** begin Listed entries **
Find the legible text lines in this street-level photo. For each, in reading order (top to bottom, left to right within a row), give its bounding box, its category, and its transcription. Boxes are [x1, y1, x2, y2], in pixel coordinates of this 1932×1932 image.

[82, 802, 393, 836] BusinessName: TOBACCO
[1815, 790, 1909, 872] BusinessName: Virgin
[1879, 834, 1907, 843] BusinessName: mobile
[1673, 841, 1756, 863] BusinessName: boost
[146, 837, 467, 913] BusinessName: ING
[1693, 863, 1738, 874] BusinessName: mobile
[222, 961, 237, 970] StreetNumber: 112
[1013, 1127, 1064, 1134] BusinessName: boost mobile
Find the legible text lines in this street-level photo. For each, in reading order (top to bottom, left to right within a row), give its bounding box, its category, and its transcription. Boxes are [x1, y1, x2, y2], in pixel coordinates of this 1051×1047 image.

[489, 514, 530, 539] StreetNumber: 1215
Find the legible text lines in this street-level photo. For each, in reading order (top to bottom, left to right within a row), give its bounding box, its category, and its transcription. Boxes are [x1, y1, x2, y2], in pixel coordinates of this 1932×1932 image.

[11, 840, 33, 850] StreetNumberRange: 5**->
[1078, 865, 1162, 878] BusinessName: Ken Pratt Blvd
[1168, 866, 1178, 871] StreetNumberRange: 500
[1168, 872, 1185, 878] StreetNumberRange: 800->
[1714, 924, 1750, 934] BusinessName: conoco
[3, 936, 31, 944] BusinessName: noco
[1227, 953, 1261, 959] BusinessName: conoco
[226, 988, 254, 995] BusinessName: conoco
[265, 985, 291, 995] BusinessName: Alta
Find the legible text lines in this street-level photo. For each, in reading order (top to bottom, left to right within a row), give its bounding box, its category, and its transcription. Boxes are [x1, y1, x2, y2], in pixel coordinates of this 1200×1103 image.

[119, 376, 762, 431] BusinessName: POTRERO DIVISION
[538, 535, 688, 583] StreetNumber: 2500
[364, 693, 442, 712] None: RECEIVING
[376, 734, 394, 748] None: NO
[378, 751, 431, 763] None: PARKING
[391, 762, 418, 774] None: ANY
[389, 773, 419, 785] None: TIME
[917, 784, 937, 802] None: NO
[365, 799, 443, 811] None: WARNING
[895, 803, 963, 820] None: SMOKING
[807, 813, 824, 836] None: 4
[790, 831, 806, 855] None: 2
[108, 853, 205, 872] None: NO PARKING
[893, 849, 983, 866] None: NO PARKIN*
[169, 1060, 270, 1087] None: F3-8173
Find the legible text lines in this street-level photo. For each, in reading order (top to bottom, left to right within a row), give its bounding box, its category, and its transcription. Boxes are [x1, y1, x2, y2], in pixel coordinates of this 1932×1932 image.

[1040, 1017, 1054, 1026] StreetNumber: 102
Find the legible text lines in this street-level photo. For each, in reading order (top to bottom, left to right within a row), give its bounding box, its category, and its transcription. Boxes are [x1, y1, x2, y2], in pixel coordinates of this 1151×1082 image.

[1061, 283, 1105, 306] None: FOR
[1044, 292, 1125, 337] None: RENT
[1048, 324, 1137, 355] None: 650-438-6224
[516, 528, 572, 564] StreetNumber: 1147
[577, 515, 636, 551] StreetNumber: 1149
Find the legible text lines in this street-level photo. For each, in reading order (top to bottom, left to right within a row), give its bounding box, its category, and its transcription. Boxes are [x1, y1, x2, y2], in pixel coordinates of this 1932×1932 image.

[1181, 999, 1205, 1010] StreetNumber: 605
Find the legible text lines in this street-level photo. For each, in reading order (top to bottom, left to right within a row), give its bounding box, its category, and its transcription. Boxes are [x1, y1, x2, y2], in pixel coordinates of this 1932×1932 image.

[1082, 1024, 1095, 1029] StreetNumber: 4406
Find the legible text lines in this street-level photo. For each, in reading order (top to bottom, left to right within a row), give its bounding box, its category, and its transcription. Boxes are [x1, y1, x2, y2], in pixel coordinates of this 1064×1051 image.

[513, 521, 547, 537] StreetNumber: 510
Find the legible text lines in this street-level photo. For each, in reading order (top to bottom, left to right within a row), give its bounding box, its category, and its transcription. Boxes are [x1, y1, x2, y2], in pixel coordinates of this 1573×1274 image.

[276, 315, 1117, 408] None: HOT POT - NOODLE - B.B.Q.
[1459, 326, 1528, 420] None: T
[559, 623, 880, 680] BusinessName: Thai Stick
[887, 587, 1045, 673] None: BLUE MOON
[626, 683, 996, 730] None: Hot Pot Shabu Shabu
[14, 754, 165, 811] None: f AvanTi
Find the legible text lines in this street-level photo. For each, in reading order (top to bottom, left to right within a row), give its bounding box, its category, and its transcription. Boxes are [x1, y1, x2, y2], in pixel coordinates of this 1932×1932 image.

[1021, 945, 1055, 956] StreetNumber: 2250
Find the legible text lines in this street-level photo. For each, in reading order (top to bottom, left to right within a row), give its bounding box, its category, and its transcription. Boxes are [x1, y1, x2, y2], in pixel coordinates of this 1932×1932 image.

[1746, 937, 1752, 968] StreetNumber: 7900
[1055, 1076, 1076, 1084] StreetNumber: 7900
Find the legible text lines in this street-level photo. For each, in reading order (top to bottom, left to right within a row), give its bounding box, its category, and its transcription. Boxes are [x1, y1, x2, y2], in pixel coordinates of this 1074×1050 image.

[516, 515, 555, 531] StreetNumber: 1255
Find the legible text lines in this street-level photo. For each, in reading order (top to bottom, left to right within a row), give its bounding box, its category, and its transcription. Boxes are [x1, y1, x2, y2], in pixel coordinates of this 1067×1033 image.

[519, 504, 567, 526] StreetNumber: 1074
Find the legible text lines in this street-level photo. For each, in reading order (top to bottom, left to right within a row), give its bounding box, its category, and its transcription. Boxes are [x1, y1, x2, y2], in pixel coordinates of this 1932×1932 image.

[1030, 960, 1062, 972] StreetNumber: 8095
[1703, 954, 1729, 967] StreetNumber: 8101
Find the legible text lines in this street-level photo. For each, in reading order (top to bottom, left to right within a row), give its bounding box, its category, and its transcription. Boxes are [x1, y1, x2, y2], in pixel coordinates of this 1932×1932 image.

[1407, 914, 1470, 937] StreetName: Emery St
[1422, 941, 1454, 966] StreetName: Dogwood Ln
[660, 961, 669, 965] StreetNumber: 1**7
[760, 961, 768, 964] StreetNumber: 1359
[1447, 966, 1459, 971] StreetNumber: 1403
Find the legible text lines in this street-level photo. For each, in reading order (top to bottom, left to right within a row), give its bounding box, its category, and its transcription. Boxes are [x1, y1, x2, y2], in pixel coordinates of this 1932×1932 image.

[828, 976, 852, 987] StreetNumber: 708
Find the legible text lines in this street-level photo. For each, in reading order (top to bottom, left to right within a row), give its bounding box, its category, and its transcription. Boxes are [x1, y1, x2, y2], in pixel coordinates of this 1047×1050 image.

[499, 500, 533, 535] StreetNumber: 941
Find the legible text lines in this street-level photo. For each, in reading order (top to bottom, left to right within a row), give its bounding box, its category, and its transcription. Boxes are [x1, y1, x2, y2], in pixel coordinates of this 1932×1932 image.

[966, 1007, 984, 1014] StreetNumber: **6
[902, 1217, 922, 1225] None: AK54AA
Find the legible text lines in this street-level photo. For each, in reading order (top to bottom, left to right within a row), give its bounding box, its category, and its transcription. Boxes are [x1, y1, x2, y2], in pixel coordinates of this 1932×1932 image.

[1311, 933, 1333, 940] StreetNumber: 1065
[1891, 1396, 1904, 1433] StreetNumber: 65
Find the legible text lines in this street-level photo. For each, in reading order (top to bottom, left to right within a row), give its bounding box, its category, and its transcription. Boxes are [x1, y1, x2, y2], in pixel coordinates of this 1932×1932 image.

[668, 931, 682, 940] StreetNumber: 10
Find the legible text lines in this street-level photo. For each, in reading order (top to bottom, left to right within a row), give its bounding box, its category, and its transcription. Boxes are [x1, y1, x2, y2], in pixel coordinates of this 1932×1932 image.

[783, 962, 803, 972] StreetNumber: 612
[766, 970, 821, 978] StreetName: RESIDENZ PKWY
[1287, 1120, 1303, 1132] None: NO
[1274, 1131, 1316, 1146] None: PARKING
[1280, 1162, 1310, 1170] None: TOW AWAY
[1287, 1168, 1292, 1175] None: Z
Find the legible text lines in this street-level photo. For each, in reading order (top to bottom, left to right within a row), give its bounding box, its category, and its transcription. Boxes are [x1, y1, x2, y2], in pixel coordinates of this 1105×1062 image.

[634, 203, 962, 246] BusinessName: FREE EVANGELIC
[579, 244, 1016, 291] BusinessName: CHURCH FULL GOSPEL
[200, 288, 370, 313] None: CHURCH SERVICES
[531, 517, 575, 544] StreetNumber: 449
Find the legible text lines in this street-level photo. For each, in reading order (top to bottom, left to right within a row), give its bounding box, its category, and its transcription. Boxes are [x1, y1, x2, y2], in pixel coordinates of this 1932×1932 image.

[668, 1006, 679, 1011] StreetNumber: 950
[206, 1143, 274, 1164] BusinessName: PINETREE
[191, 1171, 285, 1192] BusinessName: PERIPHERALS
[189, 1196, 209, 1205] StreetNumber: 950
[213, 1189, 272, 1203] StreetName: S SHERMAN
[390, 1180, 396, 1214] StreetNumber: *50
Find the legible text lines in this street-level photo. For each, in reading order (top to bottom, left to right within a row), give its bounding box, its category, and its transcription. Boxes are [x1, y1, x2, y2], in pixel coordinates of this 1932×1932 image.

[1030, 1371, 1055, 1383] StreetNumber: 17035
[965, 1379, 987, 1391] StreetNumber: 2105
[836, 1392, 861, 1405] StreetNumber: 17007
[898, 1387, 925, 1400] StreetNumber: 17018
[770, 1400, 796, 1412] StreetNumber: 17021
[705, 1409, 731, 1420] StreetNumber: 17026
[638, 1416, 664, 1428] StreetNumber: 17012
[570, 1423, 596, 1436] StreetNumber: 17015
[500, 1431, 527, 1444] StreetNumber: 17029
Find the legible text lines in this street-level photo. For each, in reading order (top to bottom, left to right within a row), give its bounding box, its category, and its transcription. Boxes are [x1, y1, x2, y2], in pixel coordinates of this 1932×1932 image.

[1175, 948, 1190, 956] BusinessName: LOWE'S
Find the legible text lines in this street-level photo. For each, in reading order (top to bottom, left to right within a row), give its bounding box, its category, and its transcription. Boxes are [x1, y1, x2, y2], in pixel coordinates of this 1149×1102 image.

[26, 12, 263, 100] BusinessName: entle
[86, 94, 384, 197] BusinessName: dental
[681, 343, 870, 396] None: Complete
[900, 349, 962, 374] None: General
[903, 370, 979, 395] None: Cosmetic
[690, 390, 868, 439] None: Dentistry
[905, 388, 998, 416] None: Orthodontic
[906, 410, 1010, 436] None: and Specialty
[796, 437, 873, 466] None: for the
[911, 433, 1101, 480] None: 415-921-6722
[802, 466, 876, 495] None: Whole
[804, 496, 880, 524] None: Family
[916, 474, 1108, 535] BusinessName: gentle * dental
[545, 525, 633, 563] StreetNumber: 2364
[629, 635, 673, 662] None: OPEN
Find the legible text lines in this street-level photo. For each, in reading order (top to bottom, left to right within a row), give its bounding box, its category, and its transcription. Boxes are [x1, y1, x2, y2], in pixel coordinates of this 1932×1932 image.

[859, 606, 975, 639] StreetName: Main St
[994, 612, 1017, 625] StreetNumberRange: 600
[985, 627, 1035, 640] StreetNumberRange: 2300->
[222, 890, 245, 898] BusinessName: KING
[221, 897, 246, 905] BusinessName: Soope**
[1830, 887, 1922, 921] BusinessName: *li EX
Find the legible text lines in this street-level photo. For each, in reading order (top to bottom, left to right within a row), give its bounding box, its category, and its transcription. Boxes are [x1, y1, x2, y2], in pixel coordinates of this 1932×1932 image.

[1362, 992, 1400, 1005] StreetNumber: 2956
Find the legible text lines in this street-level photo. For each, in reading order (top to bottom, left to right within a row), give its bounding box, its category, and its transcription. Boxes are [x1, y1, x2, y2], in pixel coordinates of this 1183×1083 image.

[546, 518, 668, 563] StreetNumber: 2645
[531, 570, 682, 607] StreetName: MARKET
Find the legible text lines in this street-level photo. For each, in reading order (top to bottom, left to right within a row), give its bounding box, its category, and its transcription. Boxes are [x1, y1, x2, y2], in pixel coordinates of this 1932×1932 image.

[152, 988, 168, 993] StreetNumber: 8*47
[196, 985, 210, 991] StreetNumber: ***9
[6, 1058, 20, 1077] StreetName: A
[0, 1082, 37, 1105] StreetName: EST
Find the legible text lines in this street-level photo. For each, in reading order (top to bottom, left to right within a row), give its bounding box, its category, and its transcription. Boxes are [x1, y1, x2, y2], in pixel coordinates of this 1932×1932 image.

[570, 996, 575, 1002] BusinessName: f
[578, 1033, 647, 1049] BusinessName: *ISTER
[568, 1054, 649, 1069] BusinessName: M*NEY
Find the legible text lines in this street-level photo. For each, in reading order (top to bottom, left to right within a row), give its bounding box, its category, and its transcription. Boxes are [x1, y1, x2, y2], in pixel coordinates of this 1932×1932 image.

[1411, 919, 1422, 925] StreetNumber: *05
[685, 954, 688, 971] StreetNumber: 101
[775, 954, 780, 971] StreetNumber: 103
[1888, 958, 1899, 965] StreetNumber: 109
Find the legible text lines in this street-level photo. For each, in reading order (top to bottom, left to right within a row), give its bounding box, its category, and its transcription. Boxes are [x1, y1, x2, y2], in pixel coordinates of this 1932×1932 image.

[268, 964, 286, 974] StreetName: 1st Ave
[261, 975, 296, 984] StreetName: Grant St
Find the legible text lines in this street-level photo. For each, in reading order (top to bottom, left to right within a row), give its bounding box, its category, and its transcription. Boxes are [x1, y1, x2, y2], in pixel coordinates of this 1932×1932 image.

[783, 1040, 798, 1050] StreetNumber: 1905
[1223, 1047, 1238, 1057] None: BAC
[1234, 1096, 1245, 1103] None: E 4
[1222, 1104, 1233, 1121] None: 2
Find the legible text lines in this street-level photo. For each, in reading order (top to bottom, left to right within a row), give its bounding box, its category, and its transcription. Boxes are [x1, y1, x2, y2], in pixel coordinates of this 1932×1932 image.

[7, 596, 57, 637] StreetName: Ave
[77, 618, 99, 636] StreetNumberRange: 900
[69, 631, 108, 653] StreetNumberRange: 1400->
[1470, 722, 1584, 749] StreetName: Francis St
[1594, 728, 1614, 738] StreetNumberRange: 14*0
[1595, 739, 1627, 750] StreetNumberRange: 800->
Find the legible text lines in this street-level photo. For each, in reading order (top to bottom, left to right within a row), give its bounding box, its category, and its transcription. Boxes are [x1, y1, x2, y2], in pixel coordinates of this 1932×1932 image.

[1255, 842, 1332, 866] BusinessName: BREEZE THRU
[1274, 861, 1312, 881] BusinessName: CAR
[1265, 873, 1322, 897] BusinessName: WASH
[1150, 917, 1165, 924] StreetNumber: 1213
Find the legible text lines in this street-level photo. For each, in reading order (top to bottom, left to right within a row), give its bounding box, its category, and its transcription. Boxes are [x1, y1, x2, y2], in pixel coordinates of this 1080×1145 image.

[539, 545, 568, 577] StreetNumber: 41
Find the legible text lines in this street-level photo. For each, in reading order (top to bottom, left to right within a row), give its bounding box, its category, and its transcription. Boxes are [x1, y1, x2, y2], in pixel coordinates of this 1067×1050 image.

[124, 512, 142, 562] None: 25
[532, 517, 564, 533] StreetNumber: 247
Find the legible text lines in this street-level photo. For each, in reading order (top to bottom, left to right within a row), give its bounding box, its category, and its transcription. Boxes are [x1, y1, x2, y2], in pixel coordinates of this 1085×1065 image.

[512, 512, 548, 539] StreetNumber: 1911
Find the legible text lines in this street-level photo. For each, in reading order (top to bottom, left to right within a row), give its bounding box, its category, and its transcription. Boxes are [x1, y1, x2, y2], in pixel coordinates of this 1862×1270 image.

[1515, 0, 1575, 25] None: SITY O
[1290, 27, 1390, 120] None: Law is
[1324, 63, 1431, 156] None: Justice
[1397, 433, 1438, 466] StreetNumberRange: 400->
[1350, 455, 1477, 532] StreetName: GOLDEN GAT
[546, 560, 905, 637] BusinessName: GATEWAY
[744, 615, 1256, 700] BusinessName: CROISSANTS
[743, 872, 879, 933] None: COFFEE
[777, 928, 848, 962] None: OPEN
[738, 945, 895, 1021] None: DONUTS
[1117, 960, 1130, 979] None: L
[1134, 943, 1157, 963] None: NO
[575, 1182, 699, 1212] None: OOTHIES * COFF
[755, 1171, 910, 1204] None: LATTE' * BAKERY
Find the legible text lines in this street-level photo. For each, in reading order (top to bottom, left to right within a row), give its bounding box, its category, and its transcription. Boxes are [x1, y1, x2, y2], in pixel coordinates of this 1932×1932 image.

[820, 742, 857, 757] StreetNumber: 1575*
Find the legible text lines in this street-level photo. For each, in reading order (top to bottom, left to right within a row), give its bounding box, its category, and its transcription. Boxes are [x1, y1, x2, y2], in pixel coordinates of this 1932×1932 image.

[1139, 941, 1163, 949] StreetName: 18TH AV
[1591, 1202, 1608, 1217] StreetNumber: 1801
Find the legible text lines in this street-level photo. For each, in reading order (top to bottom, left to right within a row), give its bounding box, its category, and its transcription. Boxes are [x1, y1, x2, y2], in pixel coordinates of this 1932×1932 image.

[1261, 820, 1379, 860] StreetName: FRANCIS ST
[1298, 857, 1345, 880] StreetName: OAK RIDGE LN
** end Listed entries **
Stated task: Update the lines between the one holding "this 1573×1274 image." and the one holding "[559, 623, 880, 680] BusinessName: Thai Stick", inclusive, so that "legible" becomes "readable" and nothing else changes. Give back only those lines.

Answer for the task:
Find the readable text lines in this street-level photo. For each, in reading order (top to bottom, left to right within a row), give its bounding box, its category, and its transcription. Boxes are [x1, y1, x2, y2], in pixel coordinates of this 1573×1274 image.

[276, 315, 1117, 408] None: HOT POT - NOODLE - B.B.Q.
[1459, 326, 1528, 420] None: T
[559, 623, 880, 680] BusinessName: Thai Stick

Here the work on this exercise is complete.